*Aim of the exercise:* Print the text of every entry below line by line, copying each character without change.
BEGIN
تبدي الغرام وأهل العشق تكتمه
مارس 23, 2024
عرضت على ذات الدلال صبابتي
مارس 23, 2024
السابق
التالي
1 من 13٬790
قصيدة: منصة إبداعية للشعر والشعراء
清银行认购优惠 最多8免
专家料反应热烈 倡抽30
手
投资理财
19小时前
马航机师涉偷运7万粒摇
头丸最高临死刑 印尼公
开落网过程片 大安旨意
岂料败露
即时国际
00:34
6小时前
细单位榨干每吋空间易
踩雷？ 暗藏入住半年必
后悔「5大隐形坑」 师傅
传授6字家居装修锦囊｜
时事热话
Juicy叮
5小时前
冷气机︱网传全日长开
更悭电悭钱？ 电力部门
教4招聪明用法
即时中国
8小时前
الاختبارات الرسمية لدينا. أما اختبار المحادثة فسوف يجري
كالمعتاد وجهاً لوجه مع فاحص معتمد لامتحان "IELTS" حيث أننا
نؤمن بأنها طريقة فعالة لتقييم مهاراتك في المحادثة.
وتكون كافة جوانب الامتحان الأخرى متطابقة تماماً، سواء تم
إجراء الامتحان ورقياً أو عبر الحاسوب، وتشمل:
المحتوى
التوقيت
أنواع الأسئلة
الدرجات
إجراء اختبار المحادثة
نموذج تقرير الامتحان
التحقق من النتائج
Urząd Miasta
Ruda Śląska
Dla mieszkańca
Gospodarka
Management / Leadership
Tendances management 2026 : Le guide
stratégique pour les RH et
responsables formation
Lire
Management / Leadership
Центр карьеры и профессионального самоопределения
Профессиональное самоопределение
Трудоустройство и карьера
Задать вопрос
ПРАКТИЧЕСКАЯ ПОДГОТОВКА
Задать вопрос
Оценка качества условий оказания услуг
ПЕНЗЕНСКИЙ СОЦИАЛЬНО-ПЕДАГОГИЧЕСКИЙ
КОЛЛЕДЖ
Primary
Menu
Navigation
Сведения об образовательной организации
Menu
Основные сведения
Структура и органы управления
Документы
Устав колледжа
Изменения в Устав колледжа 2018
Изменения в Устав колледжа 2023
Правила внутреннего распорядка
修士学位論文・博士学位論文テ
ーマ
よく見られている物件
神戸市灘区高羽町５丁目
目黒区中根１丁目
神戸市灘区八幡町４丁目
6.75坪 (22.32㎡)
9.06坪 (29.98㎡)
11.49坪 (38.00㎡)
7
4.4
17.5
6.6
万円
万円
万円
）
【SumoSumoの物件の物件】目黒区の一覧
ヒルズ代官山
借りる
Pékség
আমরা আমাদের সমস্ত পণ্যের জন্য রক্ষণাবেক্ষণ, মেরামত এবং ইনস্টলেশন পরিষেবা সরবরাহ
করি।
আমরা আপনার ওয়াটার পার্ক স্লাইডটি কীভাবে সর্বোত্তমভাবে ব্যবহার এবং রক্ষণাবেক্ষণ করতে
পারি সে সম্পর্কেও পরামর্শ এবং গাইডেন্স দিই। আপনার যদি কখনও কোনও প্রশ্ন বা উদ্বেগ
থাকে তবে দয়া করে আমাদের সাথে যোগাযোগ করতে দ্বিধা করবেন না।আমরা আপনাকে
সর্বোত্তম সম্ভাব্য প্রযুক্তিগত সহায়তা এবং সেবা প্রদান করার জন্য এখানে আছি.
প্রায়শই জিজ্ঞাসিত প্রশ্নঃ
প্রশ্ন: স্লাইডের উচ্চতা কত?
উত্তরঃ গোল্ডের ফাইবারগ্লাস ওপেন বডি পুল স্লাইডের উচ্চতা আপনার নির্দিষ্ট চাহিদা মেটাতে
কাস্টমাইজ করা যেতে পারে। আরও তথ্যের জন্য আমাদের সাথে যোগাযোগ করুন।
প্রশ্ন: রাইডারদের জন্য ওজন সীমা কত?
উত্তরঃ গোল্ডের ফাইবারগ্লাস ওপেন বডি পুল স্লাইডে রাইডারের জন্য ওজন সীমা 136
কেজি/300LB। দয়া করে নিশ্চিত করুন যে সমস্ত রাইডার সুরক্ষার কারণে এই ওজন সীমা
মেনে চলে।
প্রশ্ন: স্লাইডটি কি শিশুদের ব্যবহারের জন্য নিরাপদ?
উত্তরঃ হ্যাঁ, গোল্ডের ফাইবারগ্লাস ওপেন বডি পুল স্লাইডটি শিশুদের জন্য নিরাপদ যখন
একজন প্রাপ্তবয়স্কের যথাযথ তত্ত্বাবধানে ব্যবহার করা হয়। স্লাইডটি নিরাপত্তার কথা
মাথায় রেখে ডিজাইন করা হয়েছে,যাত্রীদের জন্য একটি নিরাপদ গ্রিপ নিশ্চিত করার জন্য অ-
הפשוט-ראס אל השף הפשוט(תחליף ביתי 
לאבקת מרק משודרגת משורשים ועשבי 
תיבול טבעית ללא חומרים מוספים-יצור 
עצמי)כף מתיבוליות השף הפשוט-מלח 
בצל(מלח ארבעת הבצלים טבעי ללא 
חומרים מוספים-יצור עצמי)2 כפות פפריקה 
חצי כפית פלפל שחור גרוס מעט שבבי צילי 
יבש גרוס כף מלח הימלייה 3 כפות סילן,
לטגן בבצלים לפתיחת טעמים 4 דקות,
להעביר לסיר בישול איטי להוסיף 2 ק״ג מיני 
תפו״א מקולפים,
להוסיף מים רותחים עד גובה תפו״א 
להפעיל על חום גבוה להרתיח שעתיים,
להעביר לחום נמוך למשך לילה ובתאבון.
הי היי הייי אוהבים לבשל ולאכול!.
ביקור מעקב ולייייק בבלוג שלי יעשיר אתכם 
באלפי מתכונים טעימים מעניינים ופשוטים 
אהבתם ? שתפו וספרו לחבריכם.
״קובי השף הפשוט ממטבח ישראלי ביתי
END
*Response box:*
تبدي الغرام وأهل العشق تكتمه
مارس 23, 2024
عرضت على ذات الدلال صبابتي
مارس 23, 2024
السابق
التالي
1 من 13٬790
قصيدة: منصة إبداعية للشعر والشعراء
清银行认购优惠 最多8免
专家料反应热烈 倡抽30
手
投资理财
19小时前
马航机师涉偷运7万粒摇
头丸最高临死刑 印尼公
开落网过程片 大安旨意
岂料败露
即时国际
00:34
6小时前
细单位榨干每吋空间易
踩雷？ 暗藏入住半年必
后悔「5大隐形坑」 师傅
传授6字家居装修锦囊｜
时事热话
Juicy叮
5小时前
冷气机︱网传全日长开
更悭电悭钱？ 电力部门
教4招聪明用法
即时中国
8小时前
الاختبارات الرسمية لدينا. أما اختبار المحادثة فسوف يجري
كالمعتاد وجهاً لوجه مع فاحص معتمد لامتحان "IELTS" حيث أننا
نؤمن بأنها طريقة فعالة لتقييم مهاراتك في المحادثة.
وتكون كافة جوانب الامتحان الأخرى متطابقة تماماً، سواء تم
إجراء الامتحان ورقياً أو عبر الحاسوب، وتشمل:
المحتوى
التوقيت
أنواع الأسئلة
الدرجات
إجراء اختبار المحادثة
نموذج تقرير الامتحان
التحقق من النتائج
Urząd Miasta
Ruda Śląska
Dla mieszkańca
Gospodarka
Management / Leadership
Tendances management 2026 : Le guide
stratégique pour les RH et
responsables formation
Lire
Management / Leadership
Центр карьеры и профессионального самоопределения
Профессиональное самоопределение
Трудоустройство и карьера
Задать вопрос
ПРАКТИЧЕСКАЯ ПОДГОТОВКА
Задать вопрос
Оценка качества условий оказания услуг
ПЕНЗЕНСКИЙ СОЦИАЛЬНО-ПЕДАГОГИЧЕСКИЙ
КОЛЛЕДЖ
Primary
Menu
Navigation
Сведения об образовательной организации
Menu
Основные сведения
Структура и органы управления
Документы
Устав колледжа
Изменения в Устав колледжа 2018
Изменения в Устав колледжа 2023
Правила внутреннего распорядка
修士学位論文・博士学位論文テ
ーマ
よく見られている物件
神戸市灘区高羽町５丁目
目黒区中根１丁目
神戸市灘区八幡町４丁目
6.75坪 (22.32㎡)
9.06坪 (29.98㎡)
11.49坪 (38.00㎡)
7
4.4
17.5
6.6
万円
万円
万円
）
【SumoSumoの物件の物件】目黒区の一覧
ヒルズ代官山
借りる
Pékség
আমরা আমাদের সমস্ত পণ্যের জন্য রক্ষণাবেক্ষণ, মেরামত এবং ইনস্টলেশন পরিষেবা সরবরাহ
করি।
আমরা আপনার ওয়াটার পার্ক স্লাইডটি কীভাবে সর্বোত্তমভাবে ব্যবহার এবং রক্ষণাবেক্ষণ করতে
পারি সে সম্পর্কেও পরামর্শ এবং গাইডেন্স দিই। আপনার যদি কখনও কোনও প্রশ্ন বা উদ্বেগ
থাকে তবে দয়া করে আমাদের সাথে যোগাযোগ করতে দ্বিধা করবেন না।আমরা আপনাকে
সর্বোত্তম সম্ভাব্য প্রযুক্তিগত সহায়তা এবং সেবা প্রদান করার জন্য এখানে আছি.
প্রায়শই জিজ্ঞাসিত প্রশ্নঃ
প্রশ্ন: স্লাইডের উচ্চতা কত?
উত্তরঃ গোল্ডের ফাইবারগ্লাস ওপেন বডি পুল স্লাইডের উচ্চতা আপনার নির্দিষ্ট চাহিদা মেটাতে
কাস্টমাইজ করা যেতে পারে। আরও তথ্যের জন্য আমাদের সাথে যোগাযোগ করুন।
প্রশ্ন: রাইডারদের জন্য ওজন সীমা কত?
উত্তরঃ গোল্ডের ফাইবারগ্লাস ওপেন বডি পুল স্লাইডে রাইডারের জন্য ওজন সীমা 136
কেজি/300LB। দয়া করে নিশ্চিত করুন যে সমস্ত রাইডার সুরক্ষার কারণে এই ওজন সীমা
মেনে চলে।
প্রশ্ন: স্লাইডটি কি শিশুদের ব্যবহারের জন্য নিরাপদ?
উত্তরঃ হ্যাঁ, গোল্ডের ফাইবারগ্লাস ওপেন বডি পুল স্লাইডটি শিশুদের জন্য নিরাপদ যখন
একজন প্রাপ্তবয়স্কের যথাযথ তত্ত্বাবধানে ব্যবহার করা হয়। স্লাইডটি নিরাপত্তার কথা
মাথায় রেখে ডিজাইন করা হয়েছে,যাত্রীদের জন্য একটি নিরাপদ গ্রিপ নিশ্চিত করার জন্য অ-
הפשוט-ראס אל השף הפשוט(תחליף ביתי 
לאבקת מרק משודרגת משורשים ועשבי 
תיבול טבעית ללא חומרים מוספים-יצור 
עצמי)כף מתיבוליות השף הפשוט-מלח 
בצל(מלח ארבעת הבצלים טבעי ללא 
חומרים מוספים-יצור עצמי)2 כפות פפריקה 
חצי כפית פלפל שחור גרוס מעט שבבי צילי 
יבש גרוס כף מלח הימלייה 3 כפות סילן,
לטגן בבצלים לפתיחת טעמים 4 דקות,
להעביר לסיר בישול איטי להוסיף 2 ק״ג מיני 
תפו״א מקולפים,
להוסיף מים רותחים עד גובה תפו״א 
להפעיל על חום גבוה להרתיח שעתיים,
להעביר לחום נמוך למשך לילה ובתאבון.
הי היי הייי אוהבים לבשל ולאכול!.
ביקור מעקב ולייייק בבלוג שלי יעשיר אתכם 
באלפי מתכונים טעימים מעניינים ופשוטים 
אהבתם ? שתפו וספרו לחבריכם.
״קובי השף הפשוט ממטבח ישראלי ביתי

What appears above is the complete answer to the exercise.